Michael McClung’s “Prime Harvesting” is something I’ve written about many times before. (Here’s one example.) It is an attempt to provide a better answer for how you withdraw money from your portfolio during retirement.
The basic idea of Prime Harvesting is pretty straightforward:
- Only sell bonds to fund your withdrawals.
- Whenever your stocks are up an inflation-adjusted 25% from when you retired, sell some and buy bonds.
One of the arguments against Prime Harvesting is that this introduces an arbitrary “memory effect”.
Let’s assume there are twins that are identical in every way. They are both 65 years old. They have identical asset allocations. They have identical portfolios of $1,000,000. They have identical expenses. And so on. Let’s call them Adam and Bob.
Adam retires in January 1942. Bob falls victim to One More Year syndrome and decides he’ll retire in January 1943.
At the end of 1942, the market is up 11.75% in inflation-adjusted terms.
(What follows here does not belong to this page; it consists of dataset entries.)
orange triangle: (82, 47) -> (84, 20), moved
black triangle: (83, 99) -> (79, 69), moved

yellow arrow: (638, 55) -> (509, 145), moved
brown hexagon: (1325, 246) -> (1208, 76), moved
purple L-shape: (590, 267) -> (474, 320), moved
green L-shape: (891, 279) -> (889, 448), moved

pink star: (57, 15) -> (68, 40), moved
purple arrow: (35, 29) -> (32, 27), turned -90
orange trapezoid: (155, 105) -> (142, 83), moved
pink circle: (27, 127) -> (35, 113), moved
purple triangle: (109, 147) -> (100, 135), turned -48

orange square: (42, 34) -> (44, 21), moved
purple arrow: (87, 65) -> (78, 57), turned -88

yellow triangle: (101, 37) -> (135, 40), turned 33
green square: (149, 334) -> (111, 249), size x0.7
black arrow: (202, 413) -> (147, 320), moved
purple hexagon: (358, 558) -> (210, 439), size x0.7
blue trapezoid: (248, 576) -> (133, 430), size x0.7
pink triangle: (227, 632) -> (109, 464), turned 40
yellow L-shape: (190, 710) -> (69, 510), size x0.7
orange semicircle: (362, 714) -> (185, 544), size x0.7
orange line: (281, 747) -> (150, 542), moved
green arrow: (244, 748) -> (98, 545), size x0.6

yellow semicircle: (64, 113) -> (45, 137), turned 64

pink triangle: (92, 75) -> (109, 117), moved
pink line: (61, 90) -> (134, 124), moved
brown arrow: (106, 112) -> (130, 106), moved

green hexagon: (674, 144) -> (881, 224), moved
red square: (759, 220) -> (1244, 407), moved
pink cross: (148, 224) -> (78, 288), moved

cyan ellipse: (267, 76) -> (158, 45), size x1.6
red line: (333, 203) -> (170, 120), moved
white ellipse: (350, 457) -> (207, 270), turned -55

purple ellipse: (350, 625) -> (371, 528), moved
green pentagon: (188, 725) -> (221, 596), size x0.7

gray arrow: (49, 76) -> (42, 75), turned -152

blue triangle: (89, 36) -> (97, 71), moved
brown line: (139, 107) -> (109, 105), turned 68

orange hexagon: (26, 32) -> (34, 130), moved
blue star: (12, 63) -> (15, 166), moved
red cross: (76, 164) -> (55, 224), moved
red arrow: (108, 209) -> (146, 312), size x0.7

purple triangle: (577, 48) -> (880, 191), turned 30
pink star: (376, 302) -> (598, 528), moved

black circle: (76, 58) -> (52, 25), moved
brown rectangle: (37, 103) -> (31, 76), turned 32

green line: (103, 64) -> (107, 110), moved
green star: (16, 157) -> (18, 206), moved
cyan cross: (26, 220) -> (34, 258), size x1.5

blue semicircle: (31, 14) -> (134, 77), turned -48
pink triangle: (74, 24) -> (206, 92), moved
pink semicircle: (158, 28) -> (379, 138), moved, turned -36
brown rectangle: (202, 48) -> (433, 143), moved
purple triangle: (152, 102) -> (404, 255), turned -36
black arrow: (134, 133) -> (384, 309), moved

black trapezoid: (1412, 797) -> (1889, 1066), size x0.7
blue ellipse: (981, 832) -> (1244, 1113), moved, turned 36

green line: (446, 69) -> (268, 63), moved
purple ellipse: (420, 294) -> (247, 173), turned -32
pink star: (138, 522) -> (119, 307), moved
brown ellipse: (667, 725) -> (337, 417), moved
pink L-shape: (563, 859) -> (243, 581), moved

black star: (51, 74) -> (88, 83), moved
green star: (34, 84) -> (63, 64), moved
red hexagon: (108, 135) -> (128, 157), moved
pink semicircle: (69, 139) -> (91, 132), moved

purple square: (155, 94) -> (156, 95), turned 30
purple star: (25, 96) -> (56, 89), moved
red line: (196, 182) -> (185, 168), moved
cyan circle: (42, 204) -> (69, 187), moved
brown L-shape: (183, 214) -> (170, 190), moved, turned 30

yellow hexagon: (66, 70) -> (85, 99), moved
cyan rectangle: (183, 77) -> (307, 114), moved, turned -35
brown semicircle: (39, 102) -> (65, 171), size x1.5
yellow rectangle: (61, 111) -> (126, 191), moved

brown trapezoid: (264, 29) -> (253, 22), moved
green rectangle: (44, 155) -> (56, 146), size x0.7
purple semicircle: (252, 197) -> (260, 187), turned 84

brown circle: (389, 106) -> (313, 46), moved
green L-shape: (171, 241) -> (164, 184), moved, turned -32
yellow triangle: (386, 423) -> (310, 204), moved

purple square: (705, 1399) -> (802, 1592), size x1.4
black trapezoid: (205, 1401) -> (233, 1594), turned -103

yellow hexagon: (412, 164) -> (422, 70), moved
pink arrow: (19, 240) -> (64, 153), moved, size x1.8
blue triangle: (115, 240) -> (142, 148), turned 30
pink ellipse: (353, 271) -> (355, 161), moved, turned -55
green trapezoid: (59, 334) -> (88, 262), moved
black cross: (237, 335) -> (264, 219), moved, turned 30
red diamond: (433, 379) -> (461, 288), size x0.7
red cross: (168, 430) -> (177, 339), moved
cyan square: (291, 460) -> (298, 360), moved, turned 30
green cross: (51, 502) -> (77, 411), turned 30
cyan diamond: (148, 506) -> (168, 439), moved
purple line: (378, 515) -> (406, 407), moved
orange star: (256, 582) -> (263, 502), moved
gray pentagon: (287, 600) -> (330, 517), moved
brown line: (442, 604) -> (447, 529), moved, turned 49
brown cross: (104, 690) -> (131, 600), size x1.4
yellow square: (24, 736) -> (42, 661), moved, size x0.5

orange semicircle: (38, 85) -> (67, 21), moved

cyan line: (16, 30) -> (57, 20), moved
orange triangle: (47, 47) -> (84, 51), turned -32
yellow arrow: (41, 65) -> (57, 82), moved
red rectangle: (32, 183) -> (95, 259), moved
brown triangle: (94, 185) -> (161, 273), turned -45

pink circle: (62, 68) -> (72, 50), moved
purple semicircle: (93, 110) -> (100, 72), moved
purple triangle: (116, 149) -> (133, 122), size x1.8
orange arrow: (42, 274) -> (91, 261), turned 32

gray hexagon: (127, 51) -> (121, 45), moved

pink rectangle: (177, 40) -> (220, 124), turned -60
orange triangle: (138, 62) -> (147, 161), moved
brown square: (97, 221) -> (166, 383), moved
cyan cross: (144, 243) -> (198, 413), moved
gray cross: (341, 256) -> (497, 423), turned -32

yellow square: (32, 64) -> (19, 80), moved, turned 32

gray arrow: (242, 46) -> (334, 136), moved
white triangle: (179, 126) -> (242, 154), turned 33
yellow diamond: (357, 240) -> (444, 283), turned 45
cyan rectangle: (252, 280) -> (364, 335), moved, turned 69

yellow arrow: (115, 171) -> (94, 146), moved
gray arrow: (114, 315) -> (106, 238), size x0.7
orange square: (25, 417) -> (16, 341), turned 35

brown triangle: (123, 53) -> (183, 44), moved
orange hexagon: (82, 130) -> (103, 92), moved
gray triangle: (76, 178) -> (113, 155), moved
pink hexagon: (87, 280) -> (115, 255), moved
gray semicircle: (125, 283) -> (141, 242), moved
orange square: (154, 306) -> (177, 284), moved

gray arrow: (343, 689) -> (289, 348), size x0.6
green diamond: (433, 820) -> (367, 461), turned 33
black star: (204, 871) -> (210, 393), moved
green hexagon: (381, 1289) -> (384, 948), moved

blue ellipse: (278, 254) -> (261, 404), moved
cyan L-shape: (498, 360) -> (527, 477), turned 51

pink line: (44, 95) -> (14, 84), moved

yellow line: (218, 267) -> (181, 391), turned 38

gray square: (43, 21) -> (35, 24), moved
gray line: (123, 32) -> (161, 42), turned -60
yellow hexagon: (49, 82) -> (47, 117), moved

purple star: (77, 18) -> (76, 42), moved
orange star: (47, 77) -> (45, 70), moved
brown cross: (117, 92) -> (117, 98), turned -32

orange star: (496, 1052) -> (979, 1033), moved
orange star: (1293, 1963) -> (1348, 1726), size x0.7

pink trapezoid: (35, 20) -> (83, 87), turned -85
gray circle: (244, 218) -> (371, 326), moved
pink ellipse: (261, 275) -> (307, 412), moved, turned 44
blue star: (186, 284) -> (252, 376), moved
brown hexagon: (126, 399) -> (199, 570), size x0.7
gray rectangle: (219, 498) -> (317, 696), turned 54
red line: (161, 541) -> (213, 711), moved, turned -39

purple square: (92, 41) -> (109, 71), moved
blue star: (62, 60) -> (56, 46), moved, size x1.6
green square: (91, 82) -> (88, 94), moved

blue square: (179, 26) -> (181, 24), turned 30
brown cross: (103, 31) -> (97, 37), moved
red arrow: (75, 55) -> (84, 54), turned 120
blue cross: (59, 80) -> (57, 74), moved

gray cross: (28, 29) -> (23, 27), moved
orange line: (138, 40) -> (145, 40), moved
Adam doesn’t do anything special because he hasn’t reached the Prime Harvest trigger of 25% yet.
Bob retires at the start of 1943. At the end of 1943, the market is up 20.32% in inflation-adjusted terms. That’s not enough for Bob to trigger Prime Harvesting so he does nothing. But Adam’s portfolio is up a total of 34.43%, which is enough to trigger Prime Harvesting for him, which will result in him selling some stocks and buying some bonds. Now Adam and Bob have different portfolios.
But that seems weird. We said that Adam and Bob are identical in every way. The only difference is one retired slightly earlier than the other. That’s the “memory effect”. Even 25 years later when you retired — the value of the portfolio on that day — will continue to affect the strategy.
The situation seems even weirder when you realise that the exact day has an effect. Retiring the day before and the day after Black Friday 1987 matters. It is hard to come up with a plausible explanation for why a 2 or 3 day difference in when you retire should matter to your strategy.
This “memory effect” seems like a mark against Prime Harvesting. Is there a way to have something like Prime Harvesting but without that blemish?
Ken Steiner has written a lot of interesting stuff about using actuarial methods when thinking about your retirement planning & income. Here’s a recent example where he talks about an “Actuarial Budget Benchmark”. Actuarial calculations allow us to solve questions like “how much money should I have if I need $40,000 a year for the next 27 years and expect to earn 6% a year on my investments”
=pv(6%, 27, -40000, 0, 1)
=560,126.55
What if we use this to construct our “harvesting trigger”? We just need three things:
- How much we want to withdraw. We can just use the current year’s withdrawal amount, so this is easy.
- How many years are left? We can pick whatever planning period we want. For the examples below I’ll just choose “until age 100”. So if you’re 82 then you’ve got 18 years remaining in the calculation.
- What is the expected return? This is also tricky. In the examples below I’ll use the global average return on equities since 1900: 5.4%
=pv(5.4%, 100 - current_age, current_withdrawal, 0, 1)
If our current portfolio is bigger than that number, then we harvest — sell some stocks and convert to bonds.
As with everything in life, it turns out I wasn’t the first person to have an idea like this.
A few years ago Salter et al published “Standby Reverse Mortgages: A Risk Management Tool for Retirement Distributions” in the Journal of Financial Planning. They use a similar tool for deciding when to take a withdrawal from your portfolio versus using a reverse mortgage.
And in the book Asset Dedication Huxley & Barnes use a similar calculation to decide when to extend a bond ladder.
Let’s take a look at some preliminary results of our “Actuarial Harvesting” strategy. This uses the HREFF metric, which I’ve written about before.
So…that’s not great, right? Dead last.